LATIFA ALAJLAN: Under my skin
@ FLXST Contemporary
2251 S Michigan Ave., Suite 220, Chicago, IL 60616
Opening Saturday, September 24th, from 4PM - 7PM
On view through Sunday, November 6th
Director Statement
Under my skin features new paintings and works on paper by Latifa Alajlan. The linen surfaces of each painting are layered with oil (fresh and dried-up peels), graphite, acrylic, and other media. She uses her whole body at times to mark her canvases. Under my skin surfaces the artist’s deeply seated convictions of social and cultural change in Kuwait and the Middle East writ large. The gestural abstractions in her paintings speak to the work of women in the New York School like Joan Mitchel & Lynne Drexler, and others. These female abstract painters confronted the male-centrism in American abstract art of that era. The subject of challenging the patriarchy is also present in Under my skin, though, within a Middle Eastern context. We could argue the stakes were and continue to be higher for Arab woman artists whose works challenge gender constraints found in the different cultures in countries of the Middle East. It seems apt then to locate the artist’s work not only within a Western-centric art canon, but a Middle Eastern one too—a canon in which Arab women shattered traditions, and employed techniques, motifs, and other idiosyncratic gendered visual languages in their work.
Looking, momentarily, away from the Western canon, we can then see traces of pioneering Arab women like Hayv Kahraman (Iraq), Yyette Achkar (Lebanon), Asama Fayoumi (Jordan), Malika Agueznay (Morocco), Huegette Caland (Lebanon), Saloua Raouda Choucair (Lebanon) and more, who paved the way for Latifa and other young Arab female artists. From her use of repeating Islamic iconography reminiscent of facades to her use of a variety of media to create rich textures, we find narratives that expose and challenge. The exposed linen canvas moves us to eroding textures and fading silhouettes, symbolic of the weathering of tradition. Shocks of color emerge, however, and they remind us that with change, renewal arrives.
ABOUT THE ARTIST
In Arabic, “Latifa or Lateefa” is a feminine Arabic (طیفٓةِٓل) given name, which means “gentle” or “pleasant.” Alajlan is a Kuwaiti visual artist and activist, currently studying Fine Arts (MFA) at the School of The Art Institute of Chicago. Most of her work is inspired by her native culture, surroundings, and reality; aiming to facilitate a conversation between the conservative and the liberal with a focus on women empowerment. Her work provokes our understanding of spirituality, sensuality, and order. Latifa Alajlan has a keen interest in the developments of artistic practices taking place in Kuwait and hopes to engage and contribute to its community.

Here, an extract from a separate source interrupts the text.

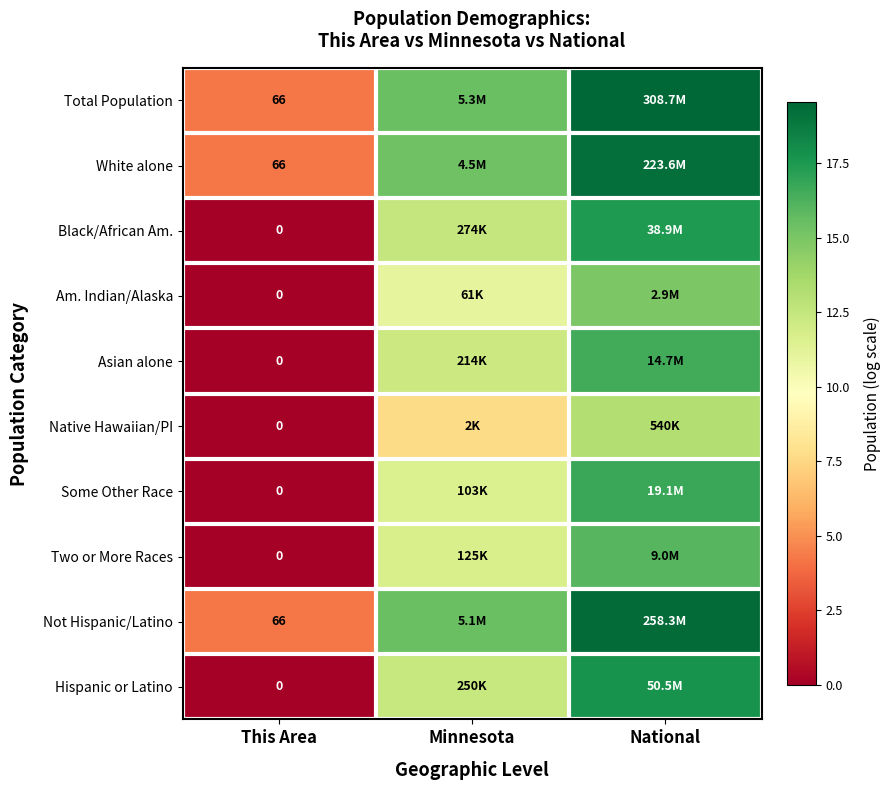

List the series in order of their peak value, highest first.

Total Population, Not Hispanic/Latino, White alone, Hispanic or Latino, Black/African Am., Some Other Race, Asian alone, Two or More Races, Am. Indian/Alaska, Native Hawaiian/PI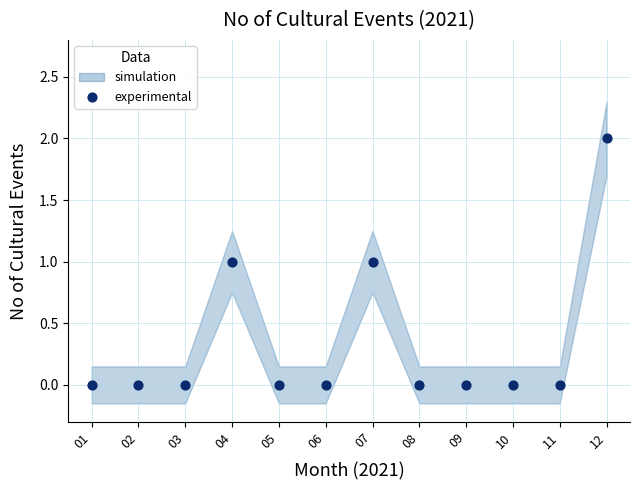

What is the average X value?

6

As a Kuwaiti woman artist, Latifa Alajlan has always felt compelled to make work in response to the current social and political issues of the Middle East. She does so through abstraction. Alajlan uses gestural abstraction to communicate what her body, and more symbolically, what other women’s bodies, actively go through as they cope with their identity and their expected compliance with certain societal and religious norms in her native Kuwait and across the Middle Eastern region.
Latifa Alajlan draws with paint and graphite on top of linen, and then adds thick layers of stenciled patterns from the ornaments of mosques in Kuwait. The earthy materials used in her paintings are standard building materials and hearken back to the building of mosques and historical sites that symbolize the formidable patriarchy imposed by religious clerics. Using her hands and body, the sensual strokes and textures of her mark-making invoke the intimacy of the artist’s nature. Her artistic practice affords Latifa Alajlan ownership of her flesh in defiance of patriarchal control.